### Task prompt:
Please set down the data word for word; images do not go in the copy.

### Provided data:

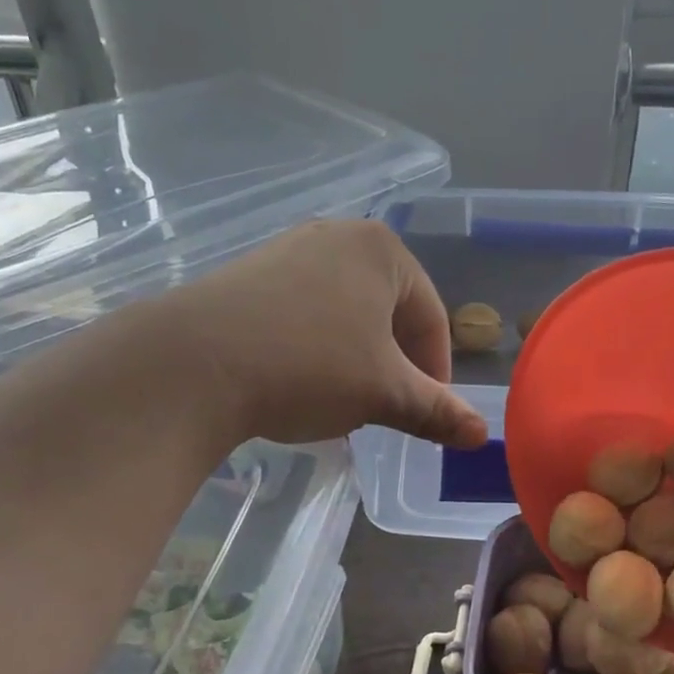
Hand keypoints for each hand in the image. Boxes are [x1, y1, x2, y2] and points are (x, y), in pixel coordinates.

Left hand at [154, 219, 488, 450]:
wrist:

### Response area:
Hand keypoints for each hand in the image. Boxes are [x1, y1, x2, y2] and points are (x, y), in pixel coordinates.

Left hand at [154, 219, 488, 450]:
wrist:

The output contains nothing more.